Write each record again exactly as it stands.

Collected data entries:
⁂
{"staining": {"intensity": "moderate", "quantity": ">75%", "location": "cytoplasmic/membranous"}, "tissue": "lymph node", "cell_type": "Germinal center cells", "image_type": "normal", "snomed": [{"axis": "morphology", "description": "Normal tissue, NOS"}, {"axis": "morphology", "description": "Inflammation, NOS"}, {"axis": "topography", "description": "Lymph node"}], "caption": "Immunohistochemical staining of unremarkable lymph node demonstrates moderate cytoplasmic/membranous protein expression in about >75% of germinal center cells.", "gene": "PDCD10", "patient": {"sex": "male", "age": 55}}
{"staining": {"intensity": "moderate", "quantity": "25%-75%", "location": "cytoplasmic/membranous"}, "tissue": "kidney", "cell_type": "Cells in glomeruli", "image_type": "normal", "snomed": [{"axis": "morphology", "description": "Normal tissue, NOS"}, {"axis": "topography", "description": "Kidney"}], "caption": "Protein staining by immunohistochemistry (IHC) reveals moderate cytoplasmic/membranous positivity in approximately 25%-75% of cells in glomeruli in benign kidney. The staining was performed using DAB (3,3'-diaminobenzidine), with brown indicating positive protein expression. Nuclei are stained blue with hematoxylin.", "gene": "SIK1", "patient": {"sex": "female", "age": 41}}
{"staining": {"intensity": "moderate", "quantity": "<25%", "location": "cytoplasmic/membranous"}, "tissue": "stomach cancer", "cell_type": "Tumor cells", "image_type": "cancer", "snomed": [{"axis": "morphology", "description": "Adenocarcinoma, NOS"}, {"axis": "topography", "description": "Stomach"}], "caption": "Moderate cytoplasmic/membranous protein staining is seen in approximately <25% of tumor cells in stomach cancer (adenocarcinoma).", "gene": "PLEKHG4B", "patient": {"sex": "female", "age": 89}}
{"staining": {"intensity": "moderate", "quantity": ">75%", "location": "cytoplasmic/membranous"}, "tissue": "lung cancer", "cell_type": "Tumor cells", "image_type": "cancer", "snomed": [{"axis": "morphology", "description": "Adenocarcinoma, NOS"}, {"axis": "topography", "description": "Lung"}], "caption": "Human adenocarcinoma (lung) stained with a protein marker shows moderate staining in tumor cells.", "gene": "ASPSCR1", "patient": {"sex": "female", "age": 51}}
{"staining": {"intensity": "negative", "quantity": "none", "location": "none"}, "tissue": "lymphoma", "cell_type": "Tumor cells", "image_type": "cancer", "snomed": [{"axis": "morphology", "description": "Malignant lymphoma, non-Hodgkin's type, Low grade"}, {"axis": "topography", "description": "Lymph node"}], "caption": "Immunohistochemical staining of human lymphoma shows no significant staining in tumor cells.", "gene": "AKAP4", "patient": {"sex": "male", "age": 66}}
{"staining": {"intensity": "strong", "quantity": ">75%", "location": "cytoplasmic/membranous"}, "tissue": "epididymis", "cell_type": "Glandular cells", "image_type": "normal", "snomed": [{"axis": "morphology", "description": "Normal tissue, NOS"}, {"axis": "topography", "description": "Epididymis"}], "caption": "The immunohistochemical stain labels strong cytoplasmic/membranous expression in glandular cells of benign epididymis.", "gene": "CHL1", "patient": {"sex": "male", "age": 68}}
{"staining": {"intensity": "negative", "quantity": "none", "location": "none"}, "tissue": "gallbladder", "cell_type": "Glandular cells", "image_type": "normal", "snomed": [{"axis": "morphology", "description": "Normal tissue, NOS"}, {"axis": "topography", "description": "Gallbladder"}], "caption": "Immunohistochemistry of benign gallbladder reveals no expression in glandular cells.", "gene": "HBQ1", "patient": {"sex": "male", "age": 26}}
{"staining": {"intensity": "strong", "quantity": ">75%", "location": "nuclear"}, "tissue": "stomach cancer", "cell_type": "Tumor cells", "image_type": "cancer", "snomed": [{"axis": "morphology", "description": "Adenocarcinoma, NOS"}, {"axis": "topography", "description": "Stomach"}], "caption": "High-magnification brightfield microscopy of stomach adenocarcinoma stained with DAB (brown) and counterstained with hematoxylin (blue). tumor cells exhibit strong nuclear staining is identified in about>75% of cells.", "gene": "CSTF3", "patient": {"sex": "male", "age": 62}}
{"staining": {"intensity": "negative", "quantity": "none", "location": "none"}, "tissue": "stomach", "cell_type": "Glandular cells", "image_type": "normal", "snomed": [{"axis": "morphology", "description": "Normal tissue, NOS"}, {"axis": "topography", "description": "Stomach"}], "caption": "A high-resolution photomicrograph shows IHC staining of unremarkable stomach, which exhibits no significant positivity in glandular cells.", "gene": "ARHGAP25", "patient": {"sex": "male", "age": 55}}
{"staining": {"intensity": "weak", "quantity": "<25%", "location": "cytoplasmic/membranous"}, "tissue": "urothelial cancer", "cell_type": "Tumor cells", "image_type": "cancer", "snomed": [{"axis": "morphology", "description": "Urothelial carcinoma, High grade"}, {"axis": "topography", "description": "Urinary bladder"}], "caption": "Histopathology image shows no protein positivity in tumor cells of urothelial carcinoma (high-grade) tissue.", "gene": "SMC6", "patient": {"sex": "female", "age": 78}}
⁂
▶ _Problem solution_
{"staining": {"intensity": "moderate", "quantity": ">75%", "location": "cytoplasmic/membranous"}, "tissue": "lymph node", "cell_type": "Germinal center cells", "image_type": "normal", "snomed": [{"axis": "morphology", "description": "Normal tissue, NOS"}, {"axis": "morphology", "description": "Inflammation, NOS"}, {"axis": "topography", "description": "Lymph node"}], "caption": "Immunohistochemical staining of unremarkable lymph node demonstrates moderate cytoplasmic/membranous protein expression in about >75% of germinal center cells.", "gene": "PDCD10", "patient": {"sex": "male", "age": 55}}
{"staining": {"intensity": "moderate", "quantity": "25%-75%", "location": "cytoplasmic/membranous"}, "tissue": "kidney", "cell_type": "Cells in glomeruli", "image_type": "normal", "snomed": [{"axis": "morphology", "description": "Normal tissue, NOS"}, {"axis": "topography", "description": "Kidney"}], "caption": "Protein staining by immunohistochemistry (IHC) reveals moderate cytoplasmic/membranous positivity in approximately 25%-75% of cells in glomeruli in benign kidney. The staining was performed using DAB (3,3'-diaminobenzidine), with brown indicating positive protein expression. Nuclei are stained blue with hematoxylin.", "gene": "SIK1", "patient": {"sex": "female", "age": 41}}
{"staining": {"intensity": "moderate", "quantity": "<25%", "location": "cytoplasmic/membranous"}, "tissue": "stomach cancer", "cell_type": "Tumor cells", "image_type": "cancer", "snomed": [{"axis": "morphology", "description": "Adenocarcinoma, NOS"}, {"axis": "topography", "description": "Stomach"}], "caption": "Moderate cytoplasmic/membranous protein staining is seen in approximately <25% of tumor cells in stomach cancer (adenocarcinoma).", "gene": "PLEKHG4B", "patient": {"sex": "female", "age": 89}}
{"staining": {"intensity": "moderate", "quantity": ">75%", "location": "cytoplasmic/membranous"}, "tissue": "lung cancer", "cell_type": "Tumor cells", "image_type": "cancer", "snomed": [{"axis": "morphology", "description": "Adenocarcinoma, NOS"}, {"axis": "topography", "description": "Lung"}], "caption": "Human adenocarcinoma (lung) stained with a protein marker shows moderate staining in tumor cells.", "gene": "ASPSCR1", "patient": {"sex": "female", "age": 51}}
{"staining": {"intensity": "negative", "quantity": "none", "location": "none"}, "tissue": "lymphoma", "cell_type": "Tumor cells", "image_type": "cancer", "snomed": [{"axis": "morphology", "description": "Malignant lymphoma, non-Hodgkin's type, Low grade"}, {"axis": "topography", "description": "Lymph node"}], "caption": "Immunohistochemical staining of human lymphoma shows no significant staining in tumor cells.", "gene": "AKAP4", "patient": {"sex": "male", "age": 66}}
{"staining": {"intensity": "strong", "quantity": ">75%", "location": "cytoplasmic/membranous"}, "tissue": "epididymis", "cell_type": "Glandular cells", "image_type": "normal", "snomed": [{"axis": "morphology", "description": "Normal tissue, NOS"}, {"axis": "topography", "description": "Epididymis"}], "caption": "The immunohistochemical stain labels strong cytoplasmic/membranous expression in glandular cells of benign epididymis.", "gene": "CHL1", "patient": {"sex": "male", "age": 68}}
{"staining": {"intensity": "negative", "quantity": "none", "location": "none"}, "tissue": "gallbladder", "cell_type": "Glandular cells", "image_type": "normal", "snomed": [{"axis": "morphology", "description": "Normal tissue, NOS"}, {"axis": "topography", "description": "Gallbladder"}], "caption": "Immunohistochemistry of benign gallbladder reveals no expression in glandular cells.", "gene": "HBQ1", "patient": {"sex": "male", "age": 26}}
{"staining": {"intensity": "strong", "quantity": ">75%", "location": "nuclear"}, "tissue": "stomach cancer", "cell_type": "Tumor cells", "image_type": "cancer", "snomed": [{"axis": "morphology", "description": "Adenocarcinoma, NOS"}, {"axis": "topography", "description": "Stomach"}], "caption": "High-magnification brightfield microscopy of stomach adenocarcinoma stained with DAB (brown) and counterstained with hematoxylin (blue). tumor cells exhibit strong nuclear staining is identified in about>75% of cells.", "gene": "CSTF3", "patient": {"sex": "male", "age": 62}}
{"staining": {"intensity": "negative", "quantity": "none", "location": "none"}, "tissue": "stomach", "cell_type": "Glandular cells", "image_type": "normal", "snomed": [{"axis": "morphology", "description": "Normal tissue, NOS"}, {"axis": "topography", "description": "Stomach"}], "caption": "A high-resolution photomicrograph shows IHC staining of unremarkable stomach, which exhibits no significant positivity in glandular cells.", "gene": "ARHGAP25", "patient": {"sex": "male", "age": 55}}
{"staining": {"intensity": "weak", "quantity": "<25%", "location": "cytoplasmic/membranous"}, "tissue": "urothelial cancer", "cell_type": "Tumor cells", "image_type": "cancer", "snomed": [{"axis": "morphology", "description": "Urothelial carcinoma, High grade"}, {"axis": "topography", "description": "Urinary bladder"}], "caption": "Histopathology image shows no protein positivity in tumor cells of urothelial carcinoma (high-grade) tissue.", "gene": "SMC6", "patient": {"sex": "female", "age": 78}}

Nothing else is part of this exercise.